Matthias von Randow: Die Zahl der gecancelten Flüge und Verspätungen hat sprunghaft zugenommen. Das ist höchst ärgerlich für die Passagiere, aber auch für die Unternehmen selbst, weil das die Flugpläne durcheinanderwirbelt. Dafür gab es allerdings nicht nur eine Ursache, sondern auch viele Sonderfaktoren, die die Situation verschärft haben: eine Verdopplung von extremen Wetterereignissen, die Air-Berlin-Insolvenz und dazu noch zahlreiche Streiks, vor allem im südeuropäischen Raum. Wenn die Fluglotsen dort im Ausstand sind, betrifft das die ganzen Urlauberflüge nach Mallorca, Frankreich, Spanien oder in Teile von Nordafrika.
Warum hat sich die Branche nach der Pleite von Air Berlin so schwergetan?
von Randow: Mit der Insolvenz der Air Berlin ist Kapazität für jährlich 30 Millionen Passagieren weggebrochen. Viele Unternehmen sind in diese Lücke hineingegangen und haben Flugzeuge und Crews übernommen. Das geht aber nicht über Nacht. Die Integration eines einzelnen Flugzeugs muss man sich vorstellen wie die Integration eines mittelständischen Unternehmens in einen Konzern. Das sind Aufgaben, die dauern. Die Unternehmen haben auch darauf hingewiesen, dass das relativ ruckelig werden wird. Genau deswegen haben sie zusätzliche Ressourcen mobilisiert, um diesen Prozess möglichst zügig voranzubringen.
Der Bundesverband der Deutschen Luftverkehrswirtschaft hat im Frühsommer eine ganzzeitige Zeitungsanzeige veröffentlicht, um sich für das Chaos zu entschuldigen. Darin hieß es: „Auch der Himmel gerät einmal an seine Grenzen.“ Ist es mittlerweile tatsächlich einfach zu voll im Luftraum?
von Randow: Zunächst einmal finden wir es gut, dass sich seit der Liberalisierung des Luftverkehrs sehr viel mehr Menschen das Fliegen leisten können. Das Luftverkehrswachstum lässt sich grundsätzlich auch gut abwickeln, wenn die Rahmenbedingungen stimmen. Dazu gehört aber auch, dass die Sicherheitskontrollen effizienter organisiert, die Betriebszeiten an unseren Flughäfen nicht weiter eingeschränkt und die Möglichkeiten der Flugsicherung im europäischen Luftraum verbessert werden.
Welche Möglichkeiten sind das?
von Randow: Bei der Flugsicherung gibt es erhebliche Automatisierungspotenziale. Außerdem wünschen wir uns, dass Lotsen flexibler eingesetzt werden können und ihre Zahl besser an den tatsächlichen Bedarf angepasst werden kann. Um das zu ermöglichen, muss der europäische Gesetzgeber, über den ja die Flugsicherung reguliert wird, diese Möglichkeiten schaffen.

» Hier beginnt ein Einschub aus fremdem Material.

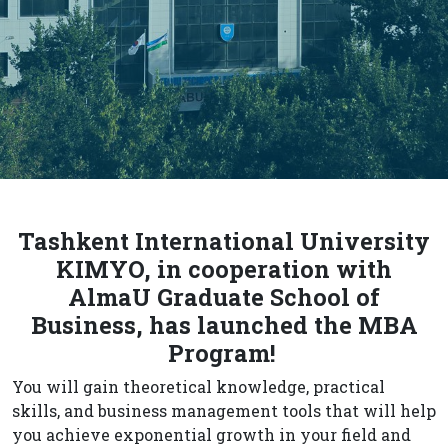
Tashkent International University
KIMYO, in cooperation with
AlmaU Graduate School of
Business, has launched the MBA
Program!
You will gain theoretical knowledge, practical
skills, and business management tools that will help
you achieve exponential growth in your field and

Fluggäste mussten diesen Sommer schon mit langen Wartezeiten rechnen, bevor sie überhaupt die Sicherheitsschleuse passiert haben. Dauern die Kontrollen an deutschen Flughäfen zu lang?
von Randow: Natürlich kann es an den Kontrollen mal länger und mal kürzer dauern. Aber was wir derzeit in Deutschland erleben, ist nicht akzeptabel. An anderen europäischen Flughäfen, in Amsterdam, Brüssel, Madrid oder London etwa, werden in der gleichen Zeit pro Kontrollspur deutlich mehr Passagiere abgefertigt, oft sogar doppelt so viele wie an deutschen Flughäfen. Es geht also auch effizienter.
Wie erklären Sie sich das?
von Randow: In Deutschland werden die Sicherheitskontrollen vom Staat durchgeführt: Von der Bundespolizei, die dann in der Regel Dienstleister beauftragt. Wir glauben, dass die Durchführung der Kontrollen mehr in die Hände der Institutionen gehört, die genau wissen, wie die Abläufe an einem Flughafen und im Luftverkehr insgesamt sind. Unseren Unternehmen sind da aber bisher die Hände gebunden. In vielen europäischen Ländern ist das anders, da hat der Flughafenbetreiber die Verantwortung für die Sicherheitskontrollen und der Staat die fachliche Aufsicht. Das ist ein Modell, das wir uns für die großen Flughäfen auch hierzulande vorstellen können. Und wir begrüßen sehr, dass die Große Koalition sich vorgenommen hat, dieses System zu prüfen.